Cantar para os Sem-Terra é contar pedaços de sua história,
feita pela obrigação que impõe as necessidades. Os lamentos
são gemidos de dor que os poetas e cantadores captam das nuvens de rebeldia,
que nasce da decisão de mover os pés para frente, em busca desta
colheita coletiva. Há ainda, nesse universo, outras formas de expressão
da arte, como o teatro onde as pessoas encenam sua própria história,
sem escrever previamente as peças. É uma perquisa feita no arquivo
de cada memória que se transforma em arte contada com o corpo, enquanto
a boca fica calada para conter os soluços. A isto chamamos de mística.

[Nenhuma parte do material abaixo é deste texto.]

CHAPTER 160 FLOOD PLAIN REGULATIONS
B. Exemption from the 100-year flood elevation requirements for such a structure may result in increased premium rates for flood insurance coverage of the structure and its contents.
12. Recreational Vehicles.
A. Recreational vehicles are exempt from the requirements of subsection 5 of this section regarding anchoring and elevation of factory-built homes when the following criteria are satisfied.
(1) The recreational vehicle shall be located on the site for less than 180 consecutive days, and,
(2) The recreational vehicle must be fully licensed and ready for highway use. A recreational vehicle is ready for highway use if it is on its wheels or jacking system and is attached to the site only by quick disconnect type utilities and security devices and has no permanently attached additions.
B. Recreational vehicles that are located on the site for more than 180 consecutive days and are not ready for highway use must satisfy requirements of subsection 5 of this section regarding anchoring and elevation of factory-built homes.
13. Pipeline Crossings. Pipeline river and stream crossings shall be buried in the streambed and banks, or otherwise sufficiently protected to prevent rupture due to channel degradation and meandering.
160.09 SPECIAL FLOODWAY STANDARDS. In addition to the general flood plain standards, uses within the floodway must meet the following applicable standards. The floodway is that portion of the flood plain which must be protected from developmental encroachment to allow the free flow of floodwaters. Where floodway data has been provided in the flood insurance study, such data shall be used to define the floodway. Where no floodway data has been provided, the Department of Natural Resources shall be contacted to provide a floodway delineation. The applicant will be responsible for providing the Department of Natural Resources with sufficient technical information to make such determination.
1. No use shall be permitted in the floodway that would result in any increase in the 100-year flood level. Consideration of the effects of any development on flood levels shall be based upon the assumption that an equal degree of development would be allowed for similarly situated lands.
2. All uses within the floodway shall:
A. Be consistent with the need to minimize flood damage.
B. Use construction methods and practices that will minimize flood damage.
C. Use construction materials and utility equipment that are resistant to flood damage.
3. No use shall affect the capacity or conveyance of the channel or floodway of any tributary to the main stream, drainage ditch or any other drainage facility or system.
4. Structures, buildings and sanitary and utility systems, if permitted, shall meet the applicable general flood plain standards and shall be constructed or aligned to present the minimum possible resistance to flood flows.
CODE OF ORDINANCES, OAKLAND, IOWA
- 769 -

É o mistério de se conseguir juntar o ontem com o amanhã
que se aproxima.
Temos a pintura que faz de nossas casas nos assentamentos verdadeiras obras
de arte. Cada família expõe sua consciência estética
a partir do que conseguiram vivenciar na dura trajetória da busca da
libertação da terra e do próprio corpo. As paisagens montadas
ao redor e dentro do espaço em que cada família produz sua existência,
nos povoados e comunidades, são a forma prática de demonstrar
que a utopia está presente em tudo o que fazemos. Os rios e lagos rodeados
de árvores e flores, com casas feitas ao pé da montanha, com animais
servindo de brinquedos para as crianças, estão no quadro da vida,
pintados pela própria capacidade que cada um tem de conviver, demonstrando
que somente é arquiteto dos próprios sonhos aquele que consegue
fazer de sua existência uma pintura viva e se modifica a cada movimento
da respiração.
A arte é, portanto, o fator que unifica pela beleza e dá criatividade
aos passos que damos em busca da construção de uma nova sociedade.

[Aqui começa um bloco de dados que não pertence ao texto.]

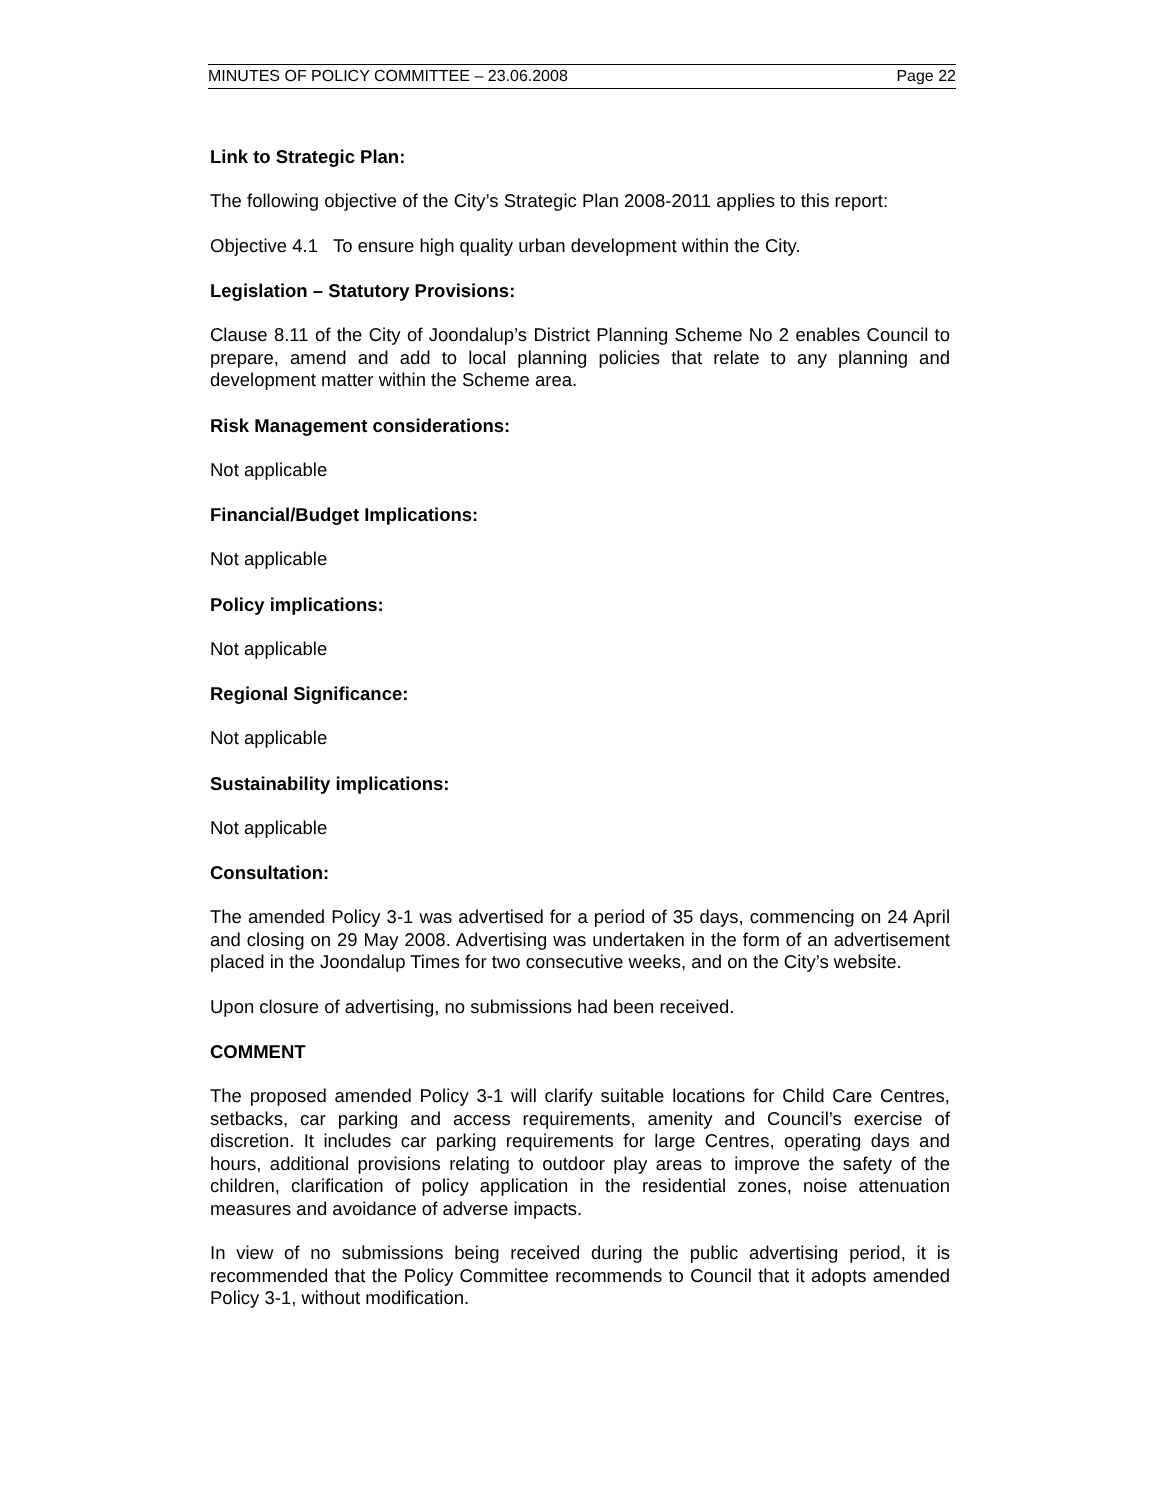MINUTES OF POLICY COMMITTEE – 23.06.2008 Page 22
Link to Strategic Plan:
The following objective of the City’s Strategic Plan 2008-2011 applies to this report:
Objective 4.1 To ensure high quality urban development within the City.
Legislation – Statutory Provisions:
Clause 8.11 of the City of Joondalup’s District Planning Scheme No 2 enables Council to prepare, amend and add to local planning policies that relate to any planning and development matter within the Scheme area.
Risk Management considerations:
Not applicable
Financial/Budget Implications:
Not applicable
Policy implications:
Not applicable
Regional Significance:
Not applicable
Sustainability implications:
Not applicable
Consultation:
The amended Policy 3-1 was advertised for a period of 35 days, commencing on 24 April and closing on 29 May 2008. Advertising was undertaken in the form of an advertisement placed in the Joondalup Times for two consecutive weeks, and on the City’s website.
Upon closure of advertising, no submissions had been received.
COMMENT
The proposed amended Policy 3-1 will clarify suitable locations for Child Care Centres, setbacks, car parking and access requirements, amenity and Council’s exercise of discretion. It includes car parking requirements for large Centres, operating days and hours, additional provisions relating to outdoor play areas to improve the safety of the children, clarification of policy application in the residential zones, noise attenuation measures and avoidance of adverse impacts.
In view of no submissions being received during the public advertising period, it is recommended that the Policy Committee recommends to Council that it adopts amended Policy 3-1, without modification.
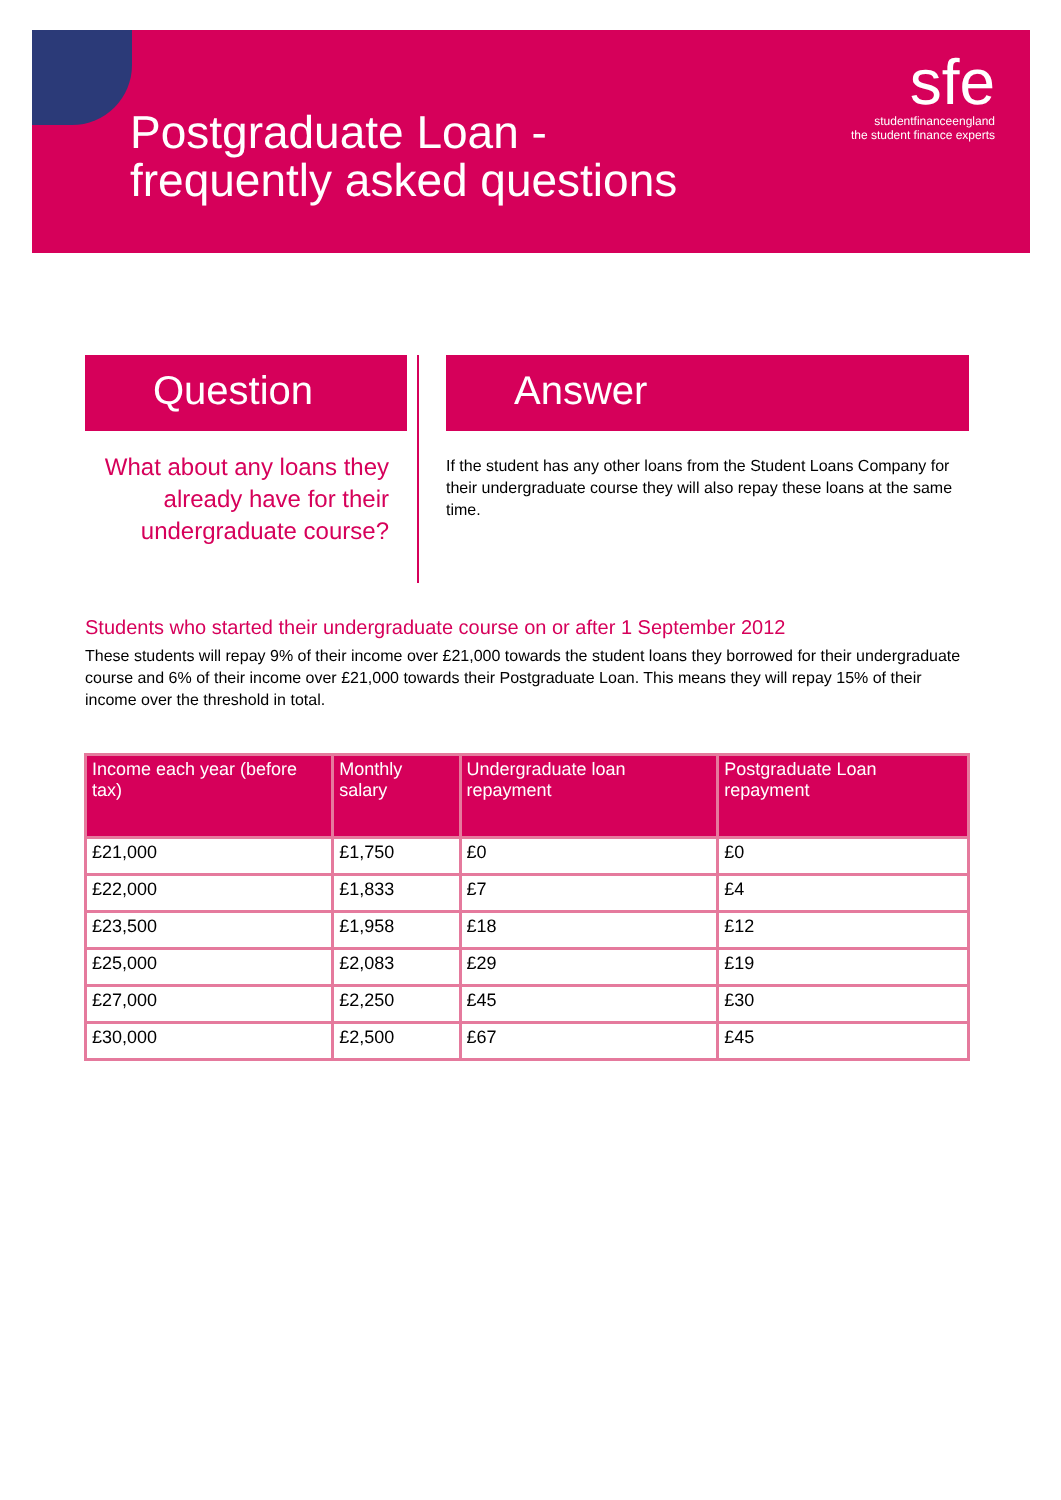Postgraduate Loan -
frequently asked questions
sfe
studentfinanceengland
the student finance experts
Question
What about any loans they already have for their undergraduate course?
Answer
If the student has any other loans from the Student Loans Company for their undergraduate course they will also repay these loans at the same time.
Students who started their undergraduate course on or after 1 September 2012
These students will repay 9% of their income over £21,000 towards the student loans they borrowed for their undergraduate course and 6% of their income over £21,000 towards their Postgraduate Loan. This means they will repay 15% of their income over the threshold in total.
| Income each year (before tax) | Monthly salary | Undergraduate loan repayment | Postgraduate Loan repayment |
| --- | --- | --- | --- |
| £21,000 | £1,750 | £0 | £0 |
| £22,000 | £1,833 | £7 | £4 |
| £23,500 | £1,958 | £18 | £12 |
| £25,000 | £2,083 | £29 | £19 |
| £27,000 | £2,250 | £45 | £30 |
| £30,000 | £2,500 | £67 | £45 |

Sem a arte, a luta se entristece. As pessoas deixam de ser autênticas
na busca de suas próprias fantasias e passam a construir as fantasias
alheias.
Nota do editor: O Jeca Tatu é um estereótipo negativo do homem do campo brasileiro que se consolida na sua representação literária em Urupês, de autoria de Monteiro Lobato (1918). Ele é um ser doentio, indolente, desanimado, atrasado, fatalista e ingênuo. Mais tarde, Monteiro Lobato passou a entender que a preguiça não era um atributo do homem do campo, mas resultante de doenças e da miséria em que vive; novas histórias foram escritas nas quais o Jeca Tatu se cura, promovendo uma mudança social.